■ **Records for processing**
================================
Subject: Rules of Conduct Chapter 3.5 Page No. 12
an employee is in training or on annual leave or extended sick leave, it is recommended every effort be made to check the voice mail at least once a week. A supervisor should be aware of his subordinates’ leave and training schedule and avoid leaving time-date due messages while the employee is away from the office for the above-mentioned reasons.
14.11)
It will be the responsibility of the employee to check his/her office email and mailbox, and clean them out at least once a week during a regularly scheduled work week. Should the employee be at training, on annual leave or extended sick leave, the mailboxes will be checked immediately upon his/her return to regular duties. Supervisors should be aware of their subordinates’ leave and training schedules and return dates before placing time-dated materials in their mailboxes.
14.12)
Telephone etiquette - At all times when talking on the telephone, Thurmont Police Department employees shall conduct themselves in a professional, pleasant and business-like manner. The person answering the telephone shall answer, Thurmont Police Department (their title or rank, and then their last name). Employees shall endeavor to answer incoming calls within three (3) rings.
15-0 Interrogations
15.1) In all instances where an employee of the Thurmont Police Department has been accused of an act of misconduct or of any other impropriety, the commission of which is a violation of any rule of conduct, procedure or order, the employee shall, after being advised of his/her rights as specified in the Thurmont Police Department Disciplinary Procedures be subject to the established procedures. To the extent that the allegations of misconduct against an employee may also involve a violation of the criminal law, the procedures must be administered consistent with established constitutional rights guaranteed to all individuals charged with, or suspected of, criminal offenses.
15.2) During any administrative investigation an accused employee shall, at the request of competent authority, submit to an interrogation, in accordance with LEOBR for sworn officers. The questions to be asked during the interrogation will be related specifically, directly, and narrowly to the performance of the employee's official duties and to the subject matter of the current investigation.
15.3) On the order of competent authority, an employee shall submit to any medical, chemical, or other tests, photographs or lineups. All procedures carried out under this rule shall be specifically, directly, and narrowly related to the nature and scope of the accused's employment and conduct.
================================
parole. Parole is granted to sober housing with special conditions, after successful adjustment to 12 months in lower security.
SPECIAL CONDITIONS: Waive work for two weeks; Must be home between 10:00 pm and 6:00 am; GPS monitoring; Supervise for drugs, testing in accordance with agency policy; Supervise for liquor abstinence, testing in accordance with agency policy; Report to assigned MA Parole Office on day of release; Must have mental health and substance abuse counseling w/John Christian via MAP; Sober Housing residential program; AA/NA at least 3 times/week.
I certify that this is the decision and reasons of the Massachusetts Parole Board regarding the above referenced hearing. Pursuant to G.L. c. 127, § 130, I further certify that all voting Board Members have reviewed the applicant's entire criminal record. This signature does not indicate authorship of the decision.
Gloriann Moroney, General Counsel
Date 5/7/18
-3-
================================
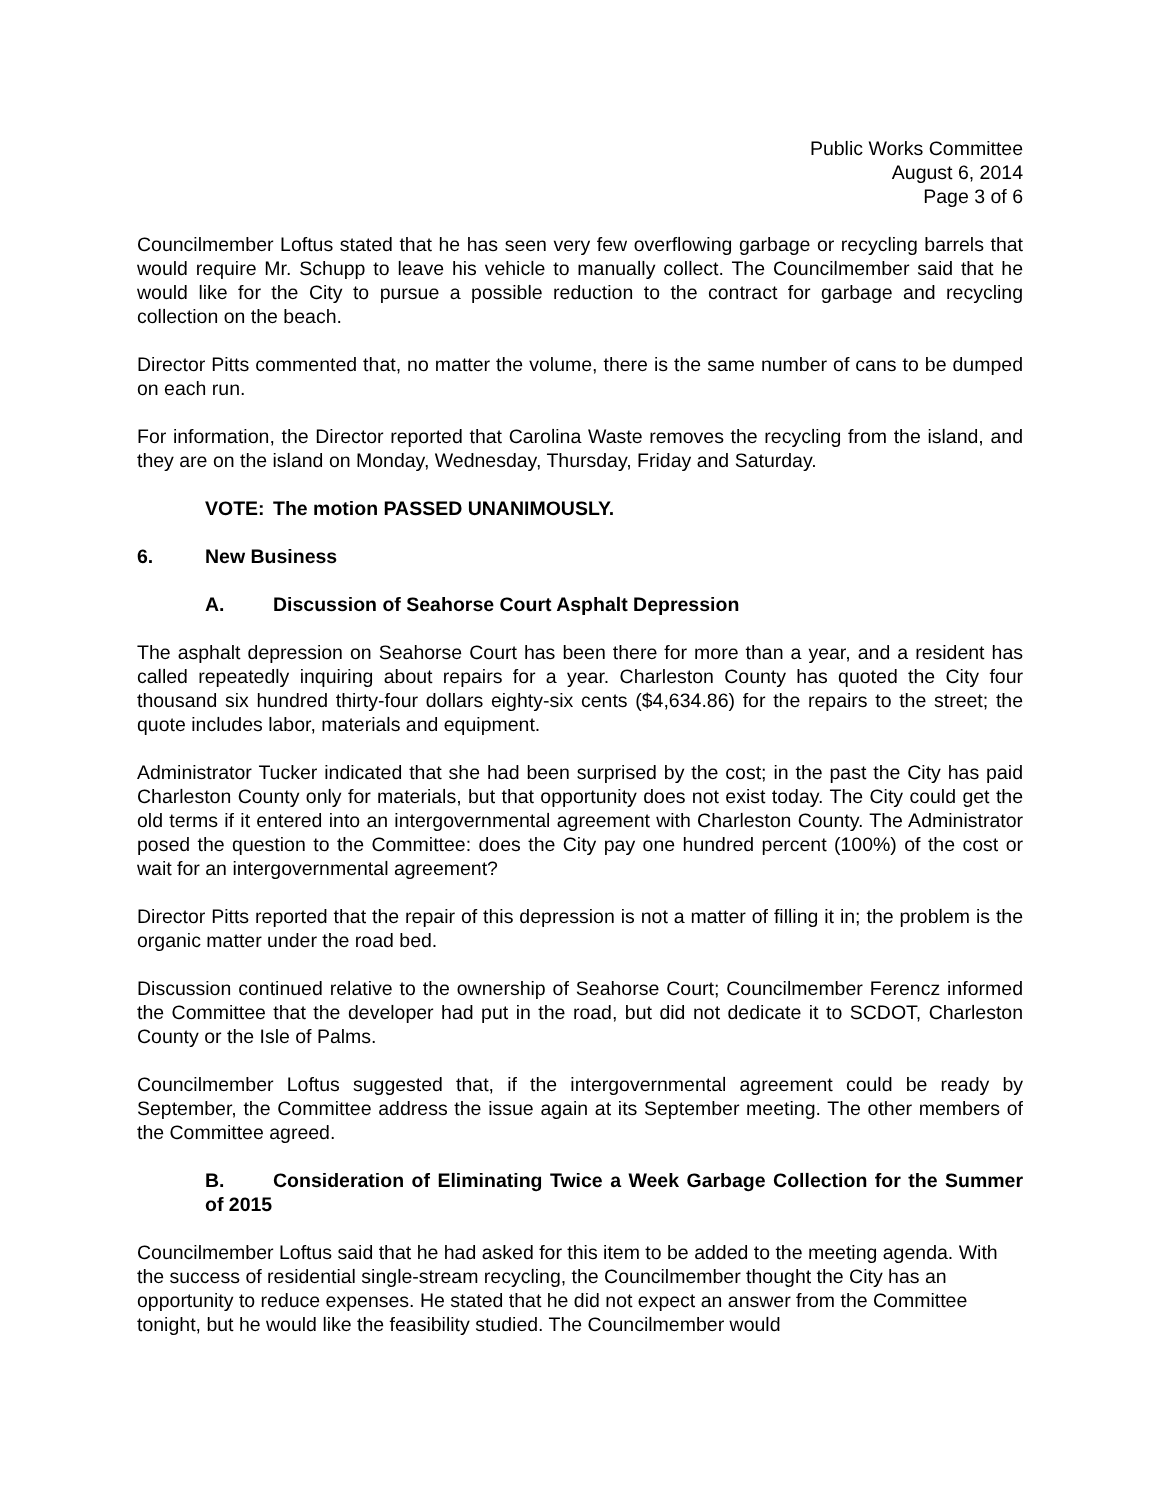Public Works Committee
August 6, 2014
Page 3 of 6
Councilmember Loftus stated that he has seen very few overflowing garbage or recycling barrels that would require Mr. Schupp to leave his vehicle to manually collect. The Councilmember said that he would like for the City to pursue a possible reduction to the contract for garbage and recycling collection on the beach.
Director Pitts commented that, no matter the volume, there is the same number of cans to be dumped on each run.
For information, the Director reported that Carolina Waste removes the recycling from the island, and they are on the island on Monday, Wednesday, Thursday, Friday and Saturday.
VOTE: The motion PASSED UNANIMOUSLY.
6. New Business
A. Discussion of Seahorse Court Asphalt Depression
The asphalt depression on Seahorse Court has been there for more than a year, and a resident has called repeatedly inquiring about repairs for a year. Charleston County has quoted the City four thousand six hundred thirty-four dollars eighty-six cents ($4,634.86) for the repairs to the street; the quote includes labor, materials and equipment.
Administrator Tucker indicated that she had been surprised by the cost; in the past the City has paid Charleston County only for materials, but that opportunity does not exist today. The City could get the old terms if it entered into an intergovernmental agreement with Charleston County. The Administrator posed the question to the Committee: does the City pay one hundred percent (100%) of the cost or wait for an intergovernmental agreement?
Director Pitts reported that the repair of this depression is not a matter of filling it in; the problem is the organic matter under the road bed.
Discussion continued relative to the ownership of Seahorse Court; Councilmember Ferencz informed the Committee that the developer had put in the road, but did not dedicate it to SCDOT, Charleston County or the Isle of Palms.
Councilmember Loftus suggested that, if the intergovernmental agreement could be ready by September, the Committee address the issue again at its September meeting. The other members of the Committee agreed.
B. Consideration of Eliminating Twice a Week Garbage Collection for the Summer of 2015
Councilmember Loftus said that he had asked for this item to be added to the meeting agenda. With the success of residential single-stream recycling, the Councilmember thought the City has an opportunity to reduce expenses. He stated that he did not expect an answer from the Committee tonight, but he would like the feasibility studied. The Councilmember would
================================
■ **Task details**
Whenever the word "reasons" shows up in a line of the entries, copy that line.

■ **Reply**
an employee is in training or on annual leave or extended sick leave, it is recommended every effort be made to check the voice mail at least once a week. A supervisor should be aware of his subordinates’ leave and training schedule and avoid leaving time-date due messages while the employee is away from the office for the above-mentioned reasons.
I certify that this is the decision and reasons of the Massachusetts Parole Board regarding the above referenced hearing. Pursuant to G.L. c. 127, § 130, I further certify that all voting Board Members have reviewed the applicant's entire criminal record. This signature does not indicate authorship of the decision.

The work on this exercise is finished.